Let's say that we create a new property called dcterms:rightsholder and
let's say that we define it to be a refinement of dc:rights, then

<dcterms:rightsHolder>W3C</dcterms:rightsHolder>

dumbs-down to

<dc:rights>W3C</dc:rights>

Pete and I are arguing that the name of an organisation (on its own) is
not a valid value for dc:rights.  Why?  Because the triple

resource dc:rights W3C

says nothing meaningful.  The string "W3C" is not "information about
rights held in and over the resource".

So, the dumbed-down statement above is broken.  Therefore the first
statement must also be broken.

> Even better would be to leverage DCMI's agent / actors work as the
> value for this property but this part of the discussion is perhaps
> better left to the agents list.

Not really... because the value of dc:rights is not an agent!

> The other issue you raise (which also a serious one) is with respect to
> the value space of the dc:rights property.
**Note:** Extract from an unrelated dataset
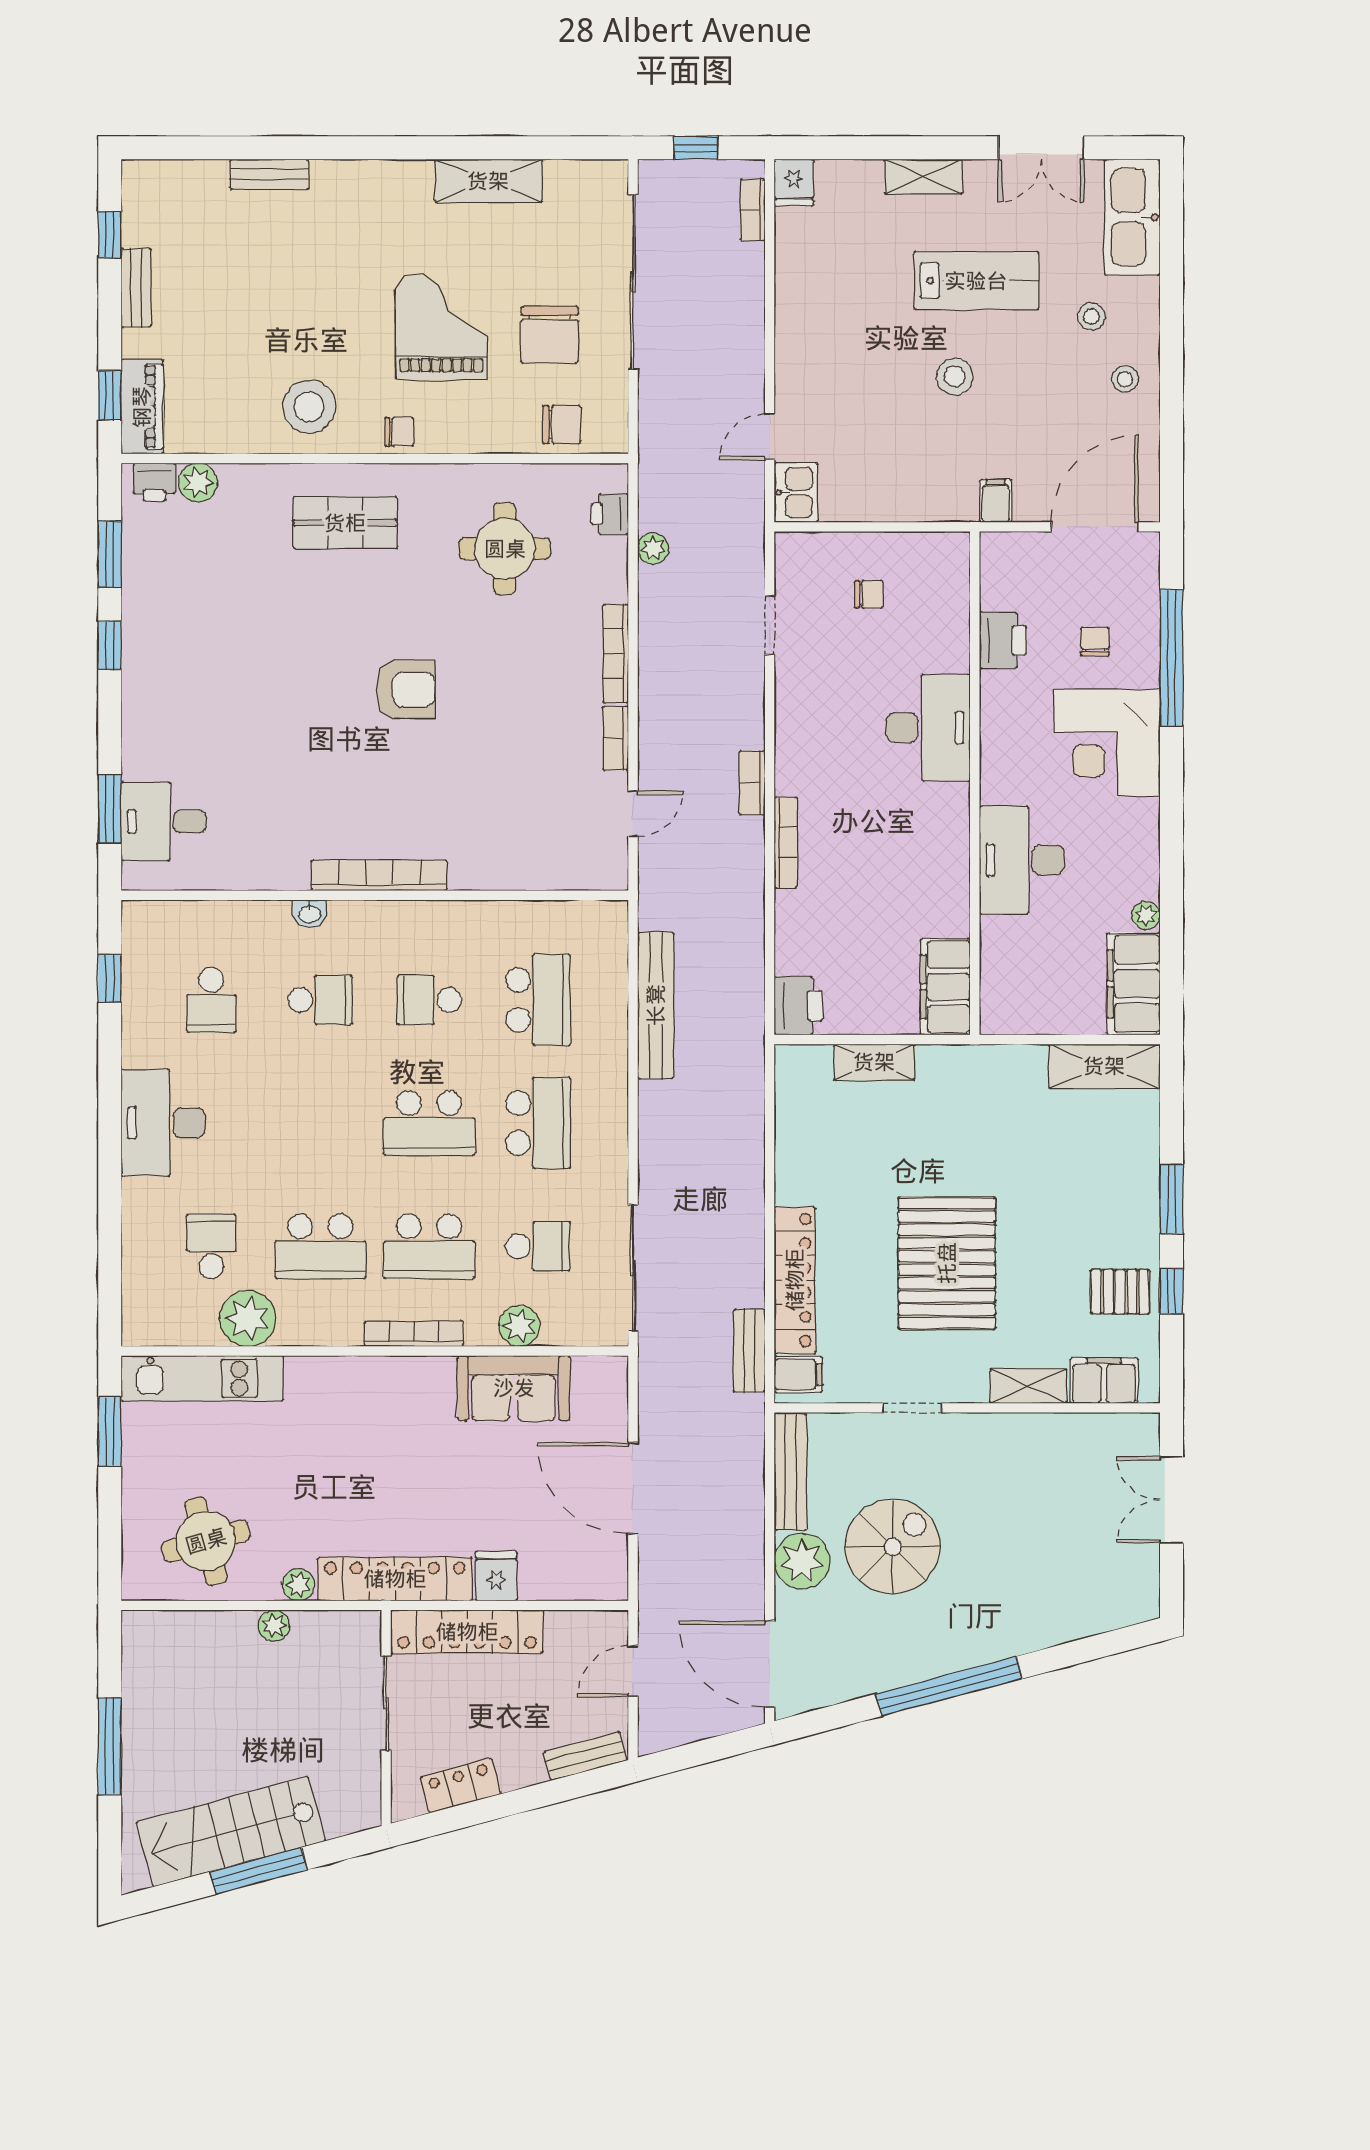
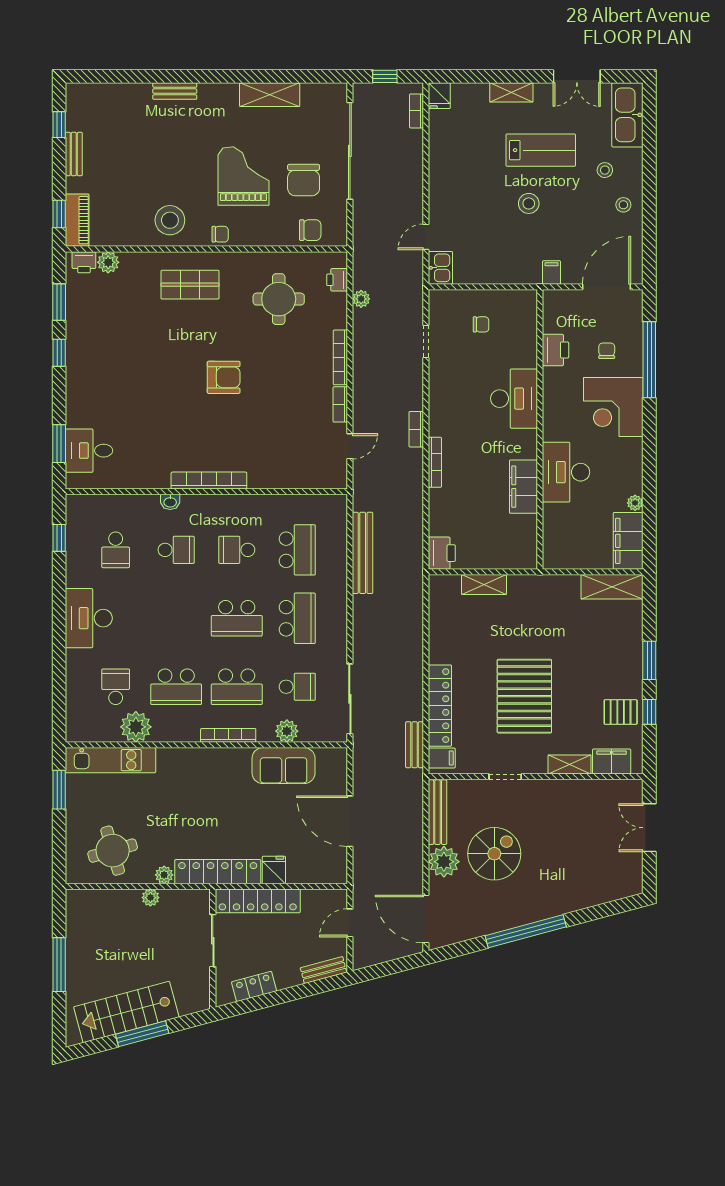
bench: (269, 174) -> (175, 91), moved
filing cabinet: (945, 987) -> (523, 487), moved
More specifically weather
> the value is a literal or a resource.  This problem certainly isn't
> isolated to dc:rights and is an issue for all DC elements.

Pete's point about PRISM was that they don't only use the name of an agent
(on it's own) as a value for dc:rights.  They combine the name of agent
with some other rights information into a 'structured value' for
dc:rights.

What we need for dc:rights is a machine-readable way of saying

Copyright W3C, 2003

But that is much more than simply saying "W3C".  We could do this, say, as
follows (though I don't suggest that we invent this ourselves):

<typeOfIPR>copyright</typeofIPR>
<rightsHolder>W3C</rightsHolder>
<year>2003</year>

Presumably, this is the kind of thing METS and various others are working
on.

In terms of the abstract model I sent yesterday, this would be treated as
'related metadata' - i.e. metadata about the abstract 'rights' resource
that is related to the resource being described by the DC record.